*Work item:*
An exact copy of every entry below is required, and no picture may appear in it.

*Supplied records:*
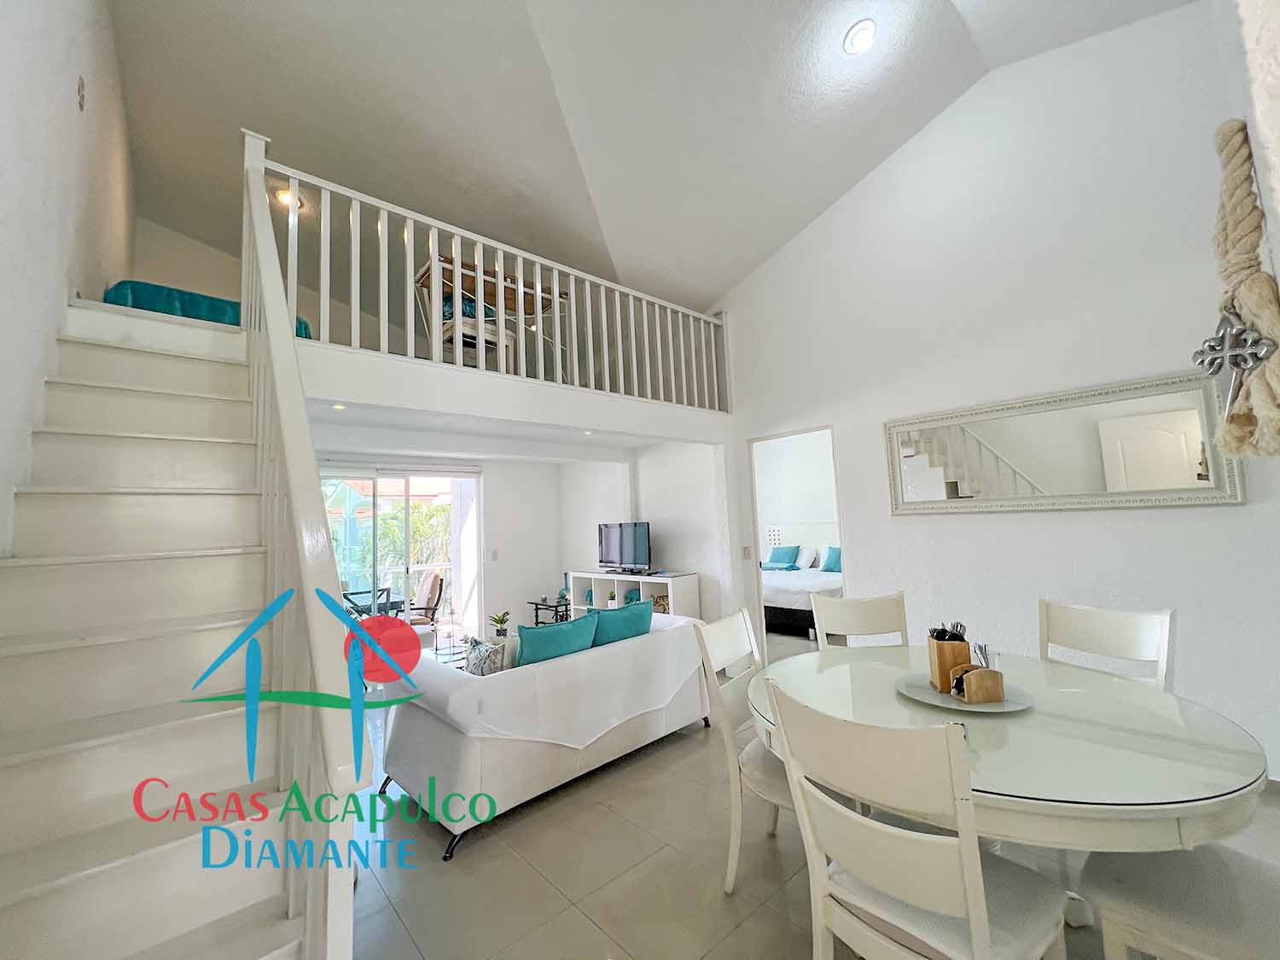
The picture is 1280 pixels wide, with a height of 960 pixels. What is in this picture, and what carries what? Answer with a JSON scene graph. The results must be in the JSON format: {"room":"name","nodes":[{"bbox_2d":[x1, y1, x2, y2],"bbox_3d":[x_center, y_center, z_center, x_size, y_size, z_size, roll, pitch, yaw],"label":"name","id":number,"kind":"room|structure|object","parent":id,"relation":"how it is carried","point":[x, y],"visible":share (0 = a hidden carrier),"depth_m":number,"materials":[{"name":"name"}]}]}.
{"room":"living room","nodes":[
{"label":"living room","id":0,"kind":"room"},
{"bbox_2d":[0,0,136,560],"bbox_3d":[-2.026,-0.879,1.480,0.163,4.578,6.942,2,-7,-42],"label":"left wall","id":1,"kind":"structure","parent":0,"point":[3,41],"depth_m":1.81,"materials":[{"name":"white paint"}]},
{"bbox_2d":[75,77,87,111],"bbox_3d":[-2.510,-1.735,2.166,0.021,0.125,0.072,2,-7,-42],"label":"wall switch","id":2,"kind":"object","parent":1,"relation":"attached to","point":[80,95],"visible":0.97,"depth_m":2.15,"materials":[{"name":"white"}]},
{"bbox_2d":[102,279,313,339],"bbox_3d":[-2.862,-0.940,3.264,0.966,0.413,1.183,2,-7,-42],"label":"teal cushion","id":3,"kind":"object","parent":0,"point":[120,297],"visible":0.29,"depth_m":2.80,"materials":[{"name":"teal fabric"}]},
{"bbox_2d":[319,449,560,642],"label":"back wall","id":4,"kind":"structure","parent":0,"point":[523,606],"depth_m":6.13,"materials":[{"name":"white paint"}]},
{"bbox_2d":[318,463,481,648],"bbox_3d":[-2.743,0.908,5.267,1.945,2.172,0.129,2,-7,-42],"label":"sliding glass door","id":5,"kind":"structure","parent":4,"relation":"in","point":[324,474],"depth_m":5.42,"materials":[{"name":"white glass"}]},
{"bbox_2d":[489,550,499,560],"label":"light switch","id":6,"kind":"object","parent":4,"relation":"attached to","point":[494,555],"visible":0.98,"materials":[{"name":"white"}]},
{"bbox_2d":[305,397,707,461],"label":"lower ceiling","id":7,"kind":"structure","parent":0,"point":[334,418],"depth_m":4.10,"materials":[{"name":"white paint"}]},
{"bbox_2d":[330,401,347,410],"bbox_3d":[-1.991,-0.482,3.176,0.119,0.019,0.122,2,-7,-42],"label":"recessed light","id":8,"kind":"object","parent":7,"relation":"in","point":[337,407],"visible":0.97,"depth_m":3.16,"materials":[{"name":"white"}]},
{"bbox_2d":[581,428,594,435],"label":"recessed light","id":9,"kind":"object","parent":7,"relation":"in","point":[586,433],"visible":0.98,"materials":[{"name":"white"}]},
{"bbox_2d":[558,437,731,621],"bbox_3d":[-0.065,0.620,5.787,0.188,2.602,2.966,2,-7,-42],"label":"alcove wall","id":10,"kind":"structure","parent":0,"point":[677,552],"depth_m":5.38,"materials":[{"name":"white paint"}]},
{"bbox_2d":[98,0,1197,316],"bbox_3d":[-0.273,-2.659,3.154,5.174,1.345,6.963,2,-7,-42],"label":"ceiling","id":11,"kind":"structure","parent":0,"point":[892,136],"depth_m":3.18,"materials":[{"name":"white paint"}]},
{"bbox_2d":[273,186,302,209],"bbox_3d":[-2.967,-2.371,4.058,0.193,0.087,0.192,2,-7,-42],"label":"wall light","id":12,"kind":"object","parent":11,"relation":"attached to","point":[284,194],"visible":0.67,"depth_m":4.04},
{"bbox_2d":[842,18,877,56],"bbox_3d":[1.255,-2.526,2.743,0.182,0.072,0.182,-3,-5,11],"label":"ceiling light","id":13,"kind":"object","parent":11,"relation":"in","point":[862,36],"visible":0.99,"depth_m":2.73,"materials":[{"name":"white"}]},
{"bbox_2d":[337,631,1279,959],"bbox_3d":[0.143,1.719,3.127,6.614,0.109,7.821,2,-7,-42],"label":"floor","id":14,"kind":"structure","parent":0,"point":[523,872],"depth_m":1.93,"materials":[{"name":"tile"}]},
{"bbox_2d":[0,297,342,959],"bbox_3d":[-1.504,0.307,1.407,1.110,2.459,2.876,2,-7,-42],"label":"staircase","id":15,"kind":"structure","parent":14,"relation":"on","point":[59,813],"depth_m":1.37,"materials":[{"name":"white"}]},
{"bbox_2d":[238,130,360,959],"bbox_3d":[-1.152,-0.102,1.526,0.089,3.141,2.035,2,-7,-42],"label":"stair railing","id":16,"kind":"object","parent":15,"relation":"attached to","point":[284,329],"visible":0.87,"depth_m":1.09,"materials":[{"name":"white wood"}]},
{"bbox_2d":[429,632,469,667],"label":"coffee table","id":17,"kind":"object","parent":14,"relation":"on","point":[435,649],"visible":0.38,"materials":[{"name":"glass"}]},
{"bbox_2d":[488,610,511,639],"bbox_3d":[-1.589,1.657,5.468,0.262,0.330,0.272,-2,-5,-6],"label":"potted plant","id":18,"kind":"object","parent":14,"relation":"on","point":[502,619],"visible":0.97,"depth_m":5.42,"materials":[{"name":"green plant"}]},
{"bbox_2d":[372,607,711,860],"bbox_3d":[-0.462,1.309,3.010,1.943,0.787,0.946,2,-7,-42],"label":"sofa","id":19,"kind":"object","parent":14,"relation":"on","point":[420,724],"visible":0.82,"depth_m":2.43,"materials":[{"name":"white fabric"}]},
{"bbox_2d":[461,635,507,675],"bbox_3d":[-0.889,1.059,2.769,0.297,0.289,0.214,-6,-6,34],"label":"patterned pillow","id":20,"kind":"object","parent":19,"relation":"on","point":[478,654],"visible":0.64,"depth_m":2.71,"materials":[{"name":"fabric"}]},
{"bbox_2d":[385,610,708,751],"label":"sofa cover","id":21,"kind":"object","parent":19,"relation":"on","point":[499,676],"visible":0.74,"depth_m":2.51,"materials":[{"name":"white fabric"}]},
{"bbox_2d":[517,610,597,666],"bbox_3d":[-0.492,0.983,2.744,0.525,0.378,0.242,2,-7,-42],"label":"teal cushion","id":22,"kind":"object","parent":19,"relation":"on","point":[571,627],"visible":0.71,"depth_m":2.66,"materials":[{"name":"teal fabric"}]},
{"bbox_2d":[587,600,652,646],"bbox_3d":[-0.149,1.005,3.123,0.555,0.383,0.257,2,-7,-42],"label":"teal cushion","id":23,"kind":"object","parent":19,"relation":"on","point":[631,617],"visible":0.65,"depth_m":3.02,"materials":[{"name":"teal fabric"}]},
{"bbox_2d":[529,597,570,625],"bbox_3d":[-1.052,1.739,6.012,0.431,0.453,0.538,2,-7,-42],"label":"side table","id":24,"kind":"object","parent":14,"relation":"on","point":[536,608],"visible":0.47,"depth_m":5.94,"materials":[{"name":"black metal"}]},
{"bbox_2d":[566,569,702,621],"bbox_3d":[-0.118,1.459,5.360,0.426,0.819,1.657,2,-7,-42],"label":"tv cabinet","id":25,"kind":"object","parent":14,"relation":"on","point":[658,587],"visible":0.43,"depth_m":5.28,"materials":[{"name":"white wood"}]},
{"bbox_2d":[597,521,651,574],"bbox_3d":[-0.196,0.762,5.416,0.242,0.549,0.844,2,-7,-42],"label":"television","id":26,"kind":"object","parent":25,"relation":"on","point":[621,552],"visible":0.99,"depth_m":5.36,"materials":[{"name":"black plastic"}]},
{"bbox_2d":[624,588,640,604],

*Reply:*
The picture is 1280 pixels wide, with a height of 960 pixels. What is in this picture, and what carries what? Answer with a JSON scene graph. The results must be in the JSON format: {"room":"name","nodes":[{"bbox_2d":[x1, y1, x2, y2],"bbox_3d":[x_center, y_center, z_center, x_size, y_size, z_size, roll, pitch, yaw],"label":"name","id":number,"kind":"room|structure|object","parent":id,"relation":"how it is carried","point":[x, y],"visible":share (0 = a hidden carrier),"depth_m":number,"materials":[{"name":"name"}]}]}.
{"room":"living room","nodes":[
{"label":"living room","id":0,"kind":"room"},
{"bbox_2d":[0,0,136,560],"bbox_3d":[-2.026,-0.879,1.480,0.163,4.578,6.942,2,-7,-42],"label":"left wall","id":1,"kind":"structure","parent":0,"point":[3,41],"depth_m":1.81,"materials":[{"name":"white paint"}]},
{"bbox_2d":[75,77,87,111],"bbox_3d":[-2.510,-1.735,2.166,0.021,0.125,0.072,2,-7,-42],"label":"wall switch","id":2,"kind":"object","parent":1,"relation":"attached to","point":[80,95],"visible":0.97,"depth_m":2.15,"materials":[{"name":"white"}]},
{"bbox_2d":[102,279,313,339],"bbox_3d":[-2.862,-0.940,3.264,0.966,0.413,1.183,2,-7,-42],"label":"teal cushion","id":3,"kind":"object","parent":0,"point":[120,297],"visible":0.29,"depth_m":2.80,"materials":[{"name":"teal fabric"}]},
{"bbox_2d":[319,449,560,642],"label":"back wall","id":4,"kind":"structure","parent":0,"point":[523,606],"depth_m":6.13,"materials":[{"name":"white paint"}]},
{"bbox_2d":[318,463,481,648],"bbox_3d":[-2.743,0.908,5.267,1.945,2.172,0.129,2,-7,-42],"label":"sliding glass door","id":5,"kind":"structure","parent":4,"relation":"in","point":[324,474],"depth_m":5.42,"materials":[{"name":"white glass"}]},
{"bbox_2d":[489,550,499,560],"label":"light switch","id":6,"kind":"object","parent":4,"relation":"attached to","point":[494,555],"visible":0.98,"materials":[{"name":"white"}]},
{"bbox_2d":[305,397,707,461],"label":"lower ceiling","id":7,"kind":"structure","parent":0,"point":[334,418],"depth_m":4.10,"materials":[{"name":"white paint"}]},
{"bbox_2d":[330,401,347,410],"bbox_3d":[-1.991,-0.482,3.176,0.119,0.019,0.122,2,-7,-42],"label":"recessed light","id":8,"kind":"object","parent":7,"relation":"in","point":[337,407],"visible":0.97,"depth_m":3.16,"materials":[{"name":"white"}]},
{"bbox_2d":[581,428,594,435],"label":"recessed light","id":9,"kind":"object","parent":7,"relation":"in","point":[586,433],"visible":0.98,"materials":[{"name":"white"}]},
{"bbox_2d":[558,437,731,621],"bbox_3d":[-0.065,0.620,5.787,0.188,2.602,2.966,2,-7,-42],"label":"alcove wall","id":10,"kind":"structure","parent":0,"point":[677,552],"depth_m":5.38,"materials":[{"name":"white paint"}]},
{"bbox_2d":[98,0,1197,316],"bbox_3d":[-0.273,-2.659,3.154,5.174,1.345,6.963,2,-7,-42],"label":"ceiling","id":11,"kind":"structure","parent":0,"point":[892,136],"depth_m":3.18,"materials":[{"name":"white paint"}]},
{"bbox_2d":[273,186,302,209],"bbox_3d":[-2.967,-2.371,4.058,0.193,0.087,0.192,2,-7,-42],"label":"wall light","id":12,"kind":"object","parent":11,"relation":"attached to","point":[284,194],"visible":0.67,"depth_m":4.04},
{"bbox_2d":[842,18,877,56],"bbox_3d":[1.255,-2.526,2.743,0.182,0.072,0.182,-3,-5,11],"label":"ceiling light","id":13,"kind":"object","parent":11,"relation":"in","point":[862,36],"visible":0.99,"depth_m":2.73,"materials":[{"name":"white"}]},
{"bbox_2d":[337,631,1279,959],"bbox_3d":[0.143,1.719,3.127,6.614,0.109,7.821,2,-7,-42],"label":"floor","id":14,"kind":"structure","parent":0,"point":[523,872],"depth_m":1.93,"materials":[{"name":"tile"}]},
{"bbox_2d":[0,297,342,959],"bbox_3d":[-1.504,0.307,1.407,1.110,2.459,2.876,2,-7,-42],"label":"staircase","id":15,"kind":"structure","parent":14,"relation":"on","point":[59,813],"depth_m":1.37,"materials":[{"name":"white"}]},
{"bbox_2d":[238,130,360,959],"bbox_3d":[-1.152,-0.102,1.526,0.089,3.141,2.035,2,-7,-42],"label":"stair railing","id":16,"kind":"object","parent":15,"relation":"attached to","point":[284,329],"visible":0.87,"depth_m":1.09,"materials":[{"name":"white wood"}]},
{"bbox_2d":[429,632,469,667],"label":"coffee table","id":17,"kind":"object","parent":14,"relation":"on","point":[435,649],"visible":0.38,"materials":[{"name":"glass"}]},
{"bbox_2d":[488,610,511,639],"bbox_3d":[-1.589,1.657,5.468,0.262,0.330,0.272,-2,-5,-6],"label":"potted plant","id":18,"kind":"object","parent":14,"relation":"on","point":[502,619],"visible":0.97,"depth_m":5.42,"materials":[{"name":"green plant"}]},
{"bbox_2d":[372,607,711,860],"bbox_3d":[-0.462,1.309,3.010,1.943,0.787,0.946,2,-7,-42],"label":"sofa","id":19,"kind":"object","parent":14,"relation":"on","point":[420,724],"visible":0.82,"depth_m":2.43,"materials":[{"name":"white fabric"}]},
{"bbox_2d":[461,635,507,675],"bbox_3d":[-0.889,1.059,2.769,0.297,0.289,0.214,-6,-6,34],"label":"patterned pillow","id":20,"kind":"object","parent":19,"relation":"on","point":[478,654],"visible":0.64,"depth_m":2.71,"materials":[{"name":"fabric"}]},
{"bbox_2d":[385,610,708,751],"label":"sofa cover","id":21,"kind":"object","parent":19,"relation":"on","point":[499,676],"visible":0.74,"depth_m":2.51,"materials":[{"name":"white fabric"}]},
{"bbox_2d":[517,610,597,666],"bbox_3d":[-0.492,0.983,2.744,0.525,0.378,0.242,2,-7,-42],"label":"teal cushion","id":22,"kind":"object","parent":19,"relation":"on","point":[571,627],"visible":0.71,"depth_m":2.66,"materials":[{"name":"teal fabric"}]},
{"bbox_2d":[587,600,652,646],"bbox_3d":[-0.149,1.005,3.123,0.555,0.383,0.257,2,-7,-42],"label":"teal cushion","id":23,"kind":"object","parent":19,"relation":"on","point":[631,617],"visible":0.65,"depth_m":3.02,"materials":[{"name":"teal fabric"}]},
{"bbox_2d":[529,597,570,625],"bbox_3d":[-1.052,1.739,6.012,0.431,0.453,0.538,2,-7,-42],"label":"side table","id":24,"kind":"object","parent":14,"relation":"on","point":[536,608],"visible":0.47,"depth_m":5.94,"materials":[{"name":"black metal"}]},
{"bbox_2d":[566,569,702,621],"bbox_3d":[-0.118,1.459,5.360,0.426,0.819,1.657,2,-7,-42],"label":"tv cabinet","id":25,"kind":"object","parent":14,"relation":"on","point":[658,587],"visible":0.43,"depth_m":5.28,"materials":[{"name":"white wood"}]},
{"bbox_2d":[597,521,651,574],"bbox_3d":[-0.196,0.762,5.416,0.242,0.549,0.844,2,-7,-42],"label":"television","id":26,"kind":"object","parent":25,"relation":"on","point":[621,552],"visible":0.99,"depth_m":5.36,"materials":[{"name":"black plastic"}]},
{"bbox_2d":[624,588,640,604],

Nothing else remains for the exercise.